### Information supplied
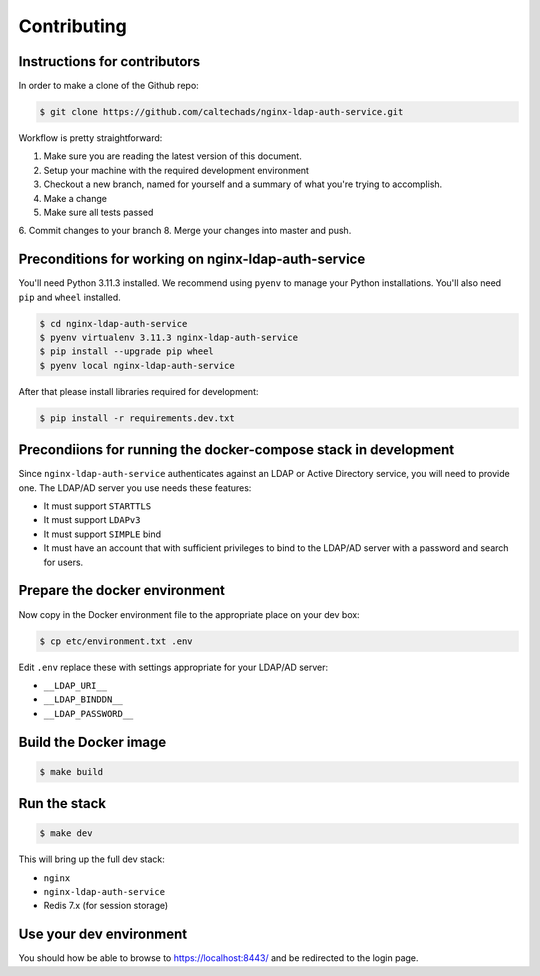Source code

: .. _runbook__contributing:

Contributing
============

Instructions for contributors
-----------------------------

In order to make a clone of the Github repo:

.. code-block:: shell

    $ git clone https://github.com/caltechads/nginx-ldap-auth-service.git


Workflow is pretty straightforward:

1. Make sure you are reading the latest version of this document.
2. Setup your machine with the required development environment
3. Checkout a new branch, named for yourself and a summary of what you're trying to accomplish.
4. Make a change
5. Make sure all tests passed
6. Commit changes to your branch
8. Merge your changes into master and push.


Preconditions for working on nginx-ldap-auth-service
----------------------------------------------------

You'll need Python 3.11.3 installed.  We recommend using ``pyenv`` to manage
your Python installations.  You'll also need ``pip`` and ``wheel`` installed.

.. code-block:: shell

   $ cd nginx-ldap-auth-service
   $ pyenv virtualenv 3.11.3 nginx-ldap-auth-service
   $ pip install --upgrade pip wheel
   $ pyenv local nginx-ldap-auth-service

After that please install libraries required for development:

.. code-block:: shell

   $ pip install -r requirements.dev.txt

Precondiions for running the docker-compose stack in development
----------------------------------------------------------------

Since ``nginx-ldap-auth-service`` authenticates against an LDAP or Active Directory service, you
will need to provide one.  The LDAP/AD server you use needs these features:

* It must support ``STARTTLS``
* It must support ``LDAPv3``
* It must support ``SIMPLE`` bind
* It must have an account that with sufficient privileges to bind to the LDAP/AD
  server with a password and search for users.

Prepare the docker environment
------------------------------

Now copy in the Docker environment file to the appropriate place on your dev box:

.. code-block:: shell

    $ cp etc/environment.txt .env

Edit ``.env`` replace these with settings appropriate for your LDAP/AD server:

- ``__LDAP_URI__``
- ``__LDAP_BINDDN__``
- ``__LDAP_PASSWORD__``

Build the Docker image
----------------------

.. code-block:: shell

    $ make build

Run the stack
-------------

.. code-block:: shell

    $ make dev

This will bring up the full dev stack:

- ``nginx``
- ``nginx-ldap-auth-service``
- Redis 7.x (for session storage)

Use your dev environment
------------------------

You should how be able to browse to https://localhost:8443/ and be redirected to the
login page.

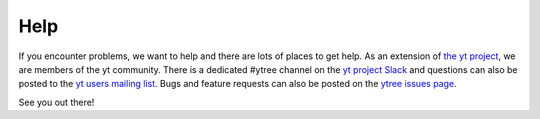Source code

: Help
====

If you encounter problems, we want to help and there are lots
of places to get help. As an extension of `the yt project
<https://yt-project.org/>`_, we are members of the yt community.
There is a dedicated #ytree channel on the `yt project Slack
<https://yt-project.org/slack.html>`__ and questions can also
be posted to the `yt users mailing list
<https://mail.python.org/mailman3/lists/yt-users.python.org>`__.
Bugs and feature requests can also be posted on the `ytree issues
page <https://github.com/ytree-project/ytree/issues>`__.

See you out there!
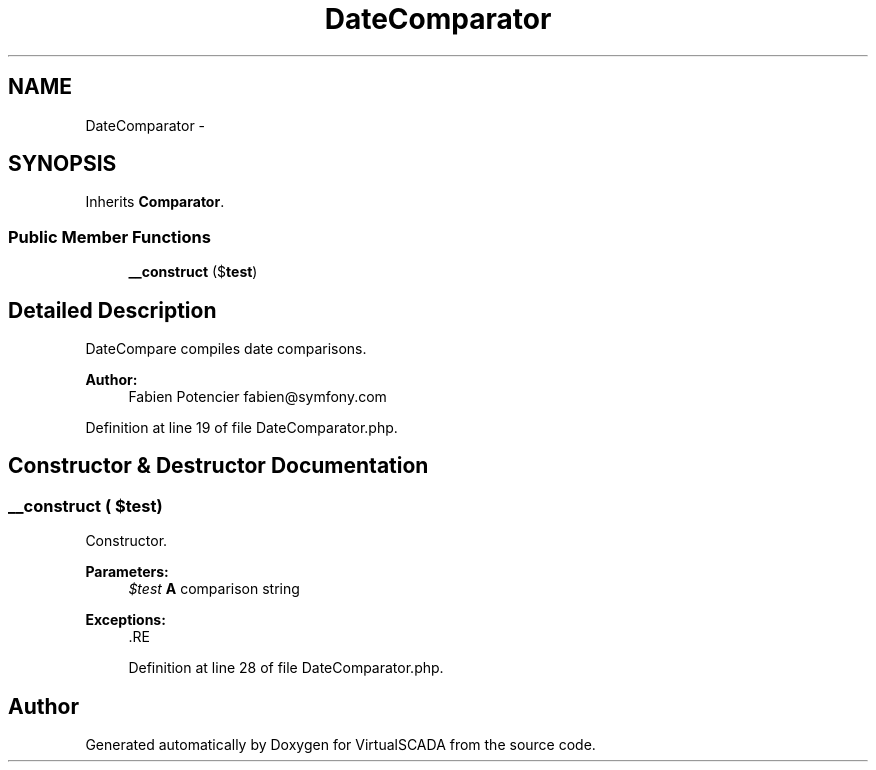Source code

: .TH "DateComparator" 3 "Tue Apr 14 2015" "Version 1.0" "VirtualSCADA" \" -*- nroff -*-
.ad l
.nh
.SH NAME
DateComparator \- 
.SH SYNOPSIS
.br
.PP
.PP
Inherits \fBComparator\fP\&.
.SS "Public Member Functions"

.in +1c
.ti -1c
.RI "\fB__construct\fP ($\fBtest\fP)"
.br
.in -1c
.SH "Detailed Description"
.PP 
DateCompare compiles date comparisons\&.
.PP
\fBAuthor:\fP
.RS 4
Fabien Potencier fabien@symfony.com 
.RE
.PP

.PP
Definition at line 19 of file DateComparator\&.php\&.
.SH "Constructor & Destructor Documentation"
.PP 
.SS "__construct ( $test)"
Constructor\&.
.PP
\fBParameters:\fP
.RS 4
\fI$test\fP \fBA\fP comparison string
.RE
.PP
\fBExceptions:\fP
.RS 4
\fI\fP .RE
.PP

.PP
Definition at line 28 of file DateComparator\&.php\&.

.SH "Author"
.PP 
Generated automatically by Doxygen for VirtualSCADA from the source code\&.
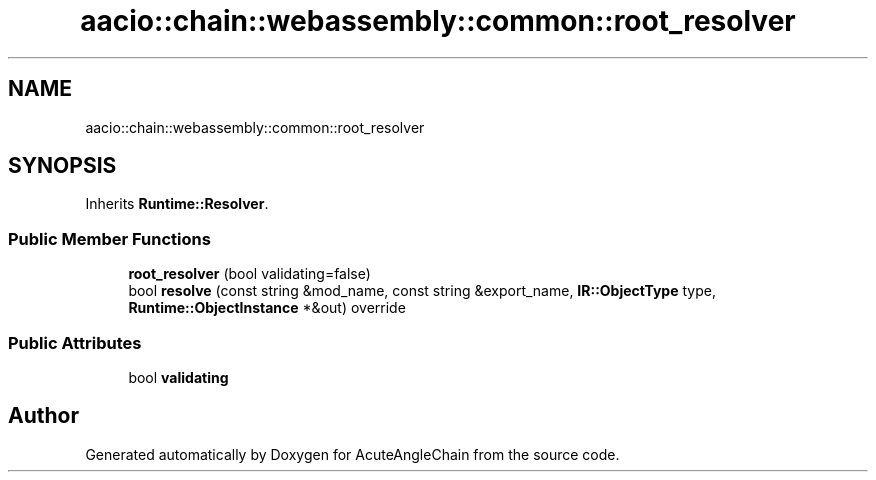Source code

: .TH "aacio::chain::webassembly::common::root_resolver" 3 "Sun Jun 3 2018" "AcuteAngleChain" \" -*- nroff -*-
.ad l
.nh
.SH NAME
aacio::chain::webassembly::common::root_resolver
.SH SYNOPSIS
.br
.PP
.PP
Inherits \fBRuntime::Resolver\fP\&.
.SS "Public Member Functions"

.in +1c
.ti -1c
.RI "\fBroot_resolver\fP (bool validating=false)"
.br
.ti -1c
.RI "bool \fBresolve\fP (const string &mod_name, const string &export_name, \fBIR::ObjectType\fP type, \fBRuntime::ObjectInstance\fP *&out) override"
.br
.in -1c
.SS "Public Attributes"

.in +1c
.ti -1c
.RI "bool \fBvalidating\fP"
.br
.in -1c

.SH "Author"
.PP 
Generated automatically by Doxygen for AcuteAngleChain from the source code\&.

### Try it
Whenever a line above contains "page", copy that line.

### Task output
login page.
page <https://github.com/ytree-project/ytree/issues>`__.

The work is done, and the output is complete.